### What is needed
Among the entries that follow, find the lines holding "Adhes" and say how many there are, with no other words.
━━━━━━━━
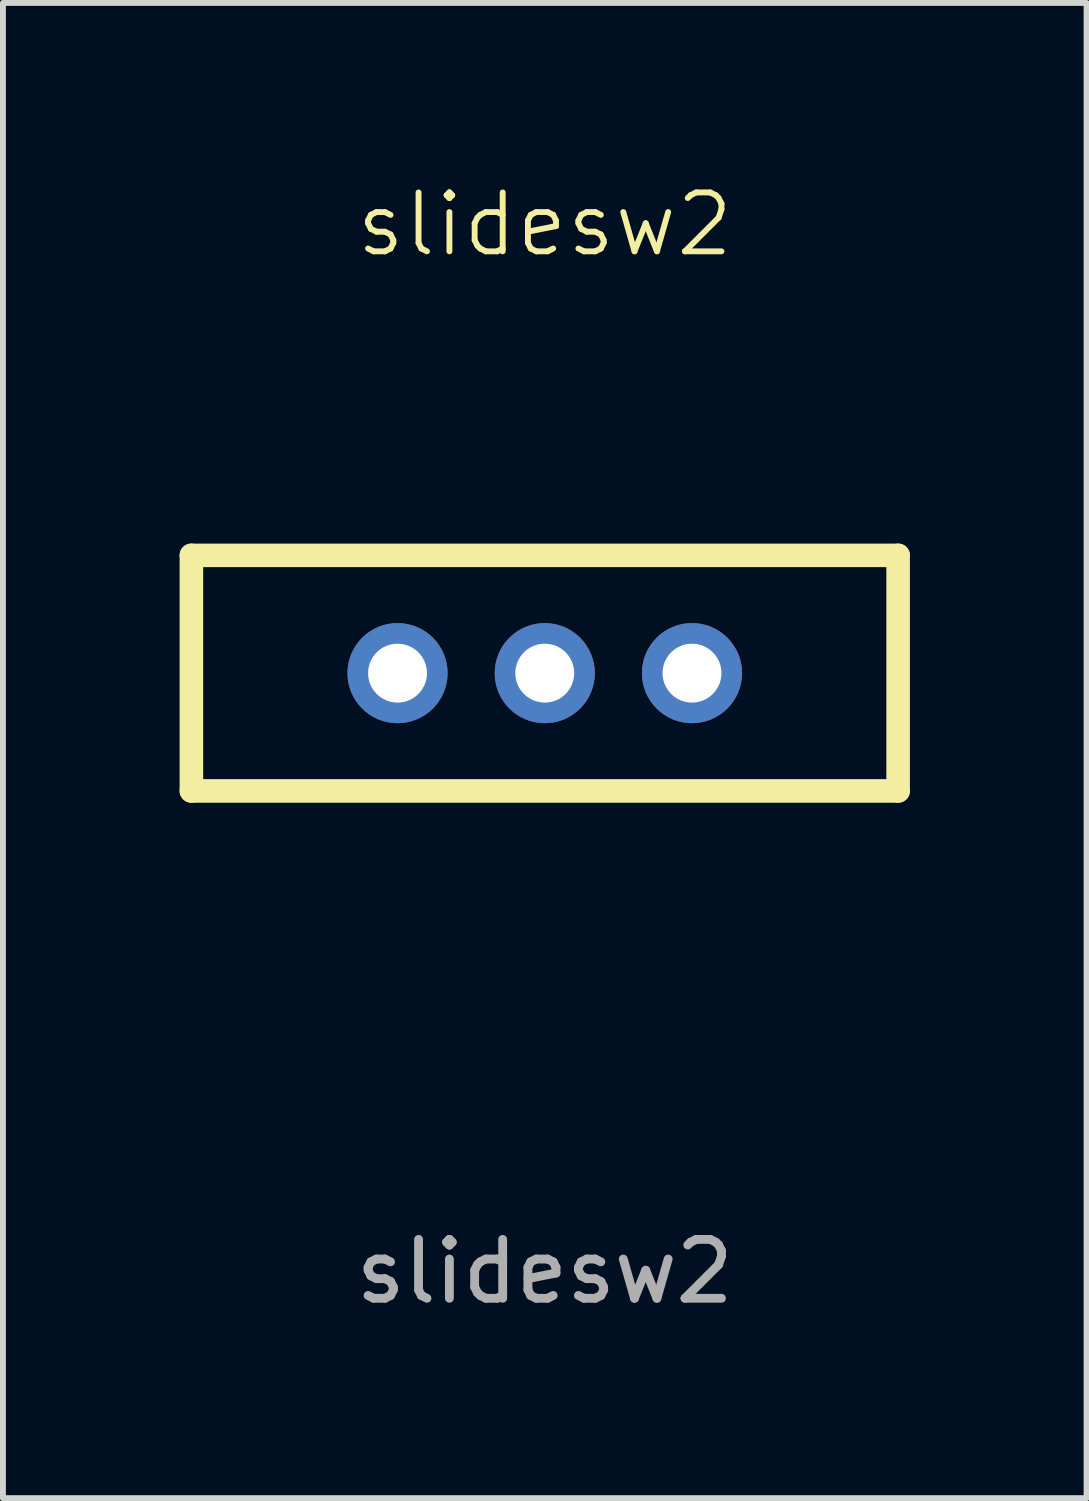
<source format=kicad_pcb>
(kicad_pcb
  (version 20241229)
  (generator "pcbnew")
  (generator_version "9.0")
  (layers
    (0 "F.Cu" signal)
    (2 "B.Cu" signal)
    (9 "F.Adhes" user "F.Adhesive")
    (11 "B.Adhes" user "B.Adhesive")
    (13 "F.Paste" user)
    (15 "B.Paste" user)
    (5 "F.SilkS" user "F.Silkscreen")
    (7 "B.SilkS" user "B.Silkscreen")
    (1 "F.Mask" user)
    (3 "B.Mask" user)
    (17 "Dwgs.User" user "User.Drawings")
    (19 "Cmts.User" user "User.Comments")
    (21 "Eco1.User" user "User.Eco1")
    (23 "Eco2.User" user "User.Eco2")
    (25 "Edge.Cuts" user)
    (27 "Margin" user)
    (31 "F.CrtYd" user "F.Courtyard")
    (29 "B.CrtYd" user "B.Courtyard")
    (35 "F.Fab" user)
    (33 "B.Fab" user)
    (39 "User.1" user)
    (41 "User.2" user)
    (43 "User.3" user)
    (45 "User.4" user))
  (footprint "slidesw2"
    (layer "F.Cu")
    (at 6.2 8.38)
    (property "Reference" "slidesw2" (at 0 -7.62 0) (unlocked yes) (layer "F.SilkS") (effects (font (size 1 1) (thickness 0.1))))
    (attr through_hole)
    (fp_line (start -6 -2) (end 6 -2) (stroke (width 0.4) (type default)) (layer "F.SilkS"))
    (fp_line (start -6 2) (end -6 -2) (stroke (width 0.4) (type default)) (layer "F.SilkS"))
    (fp_line (start 6 -2) (end 6 2) (stroke (width 0.4) (type default)) (layer "F.SilkS"))
    (fp_line (start 6 2) (end -6 2) (stroke (width 0.4) (type default)) (layer "F.SilkS"))
    (fp_text user "${REFERENCE}" (at 0 10.16 0) (unlocked yes) (layer "F.Fab") (effects (font (size 1 1) (thickness 0.15))))
    (pad "1" thru_hole circle (at -2.5 0) (size 1.7 1.7) (drill 1) (layers "*.Cu" "*.Mask"))
    (pad "2" thru_hole circle (at 0 0) (size 1.7 1.7) (drill 1) (layers "*.Cu" "*.Mask"))
    (pad "3" thru_hole circle (at 2.5 0) (size 1.7 1.7) (drill 1) (layers "*.Cu" "*.Mask")))
  (gr_rect
    (start -3 -3)
    (end 15.4 22.389)
    (stroke (width 0.1) (type default))
    (fill no)
    (layer "Edge.Cuts")))
</source>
━━━━━━━━
### Answer to this problem
2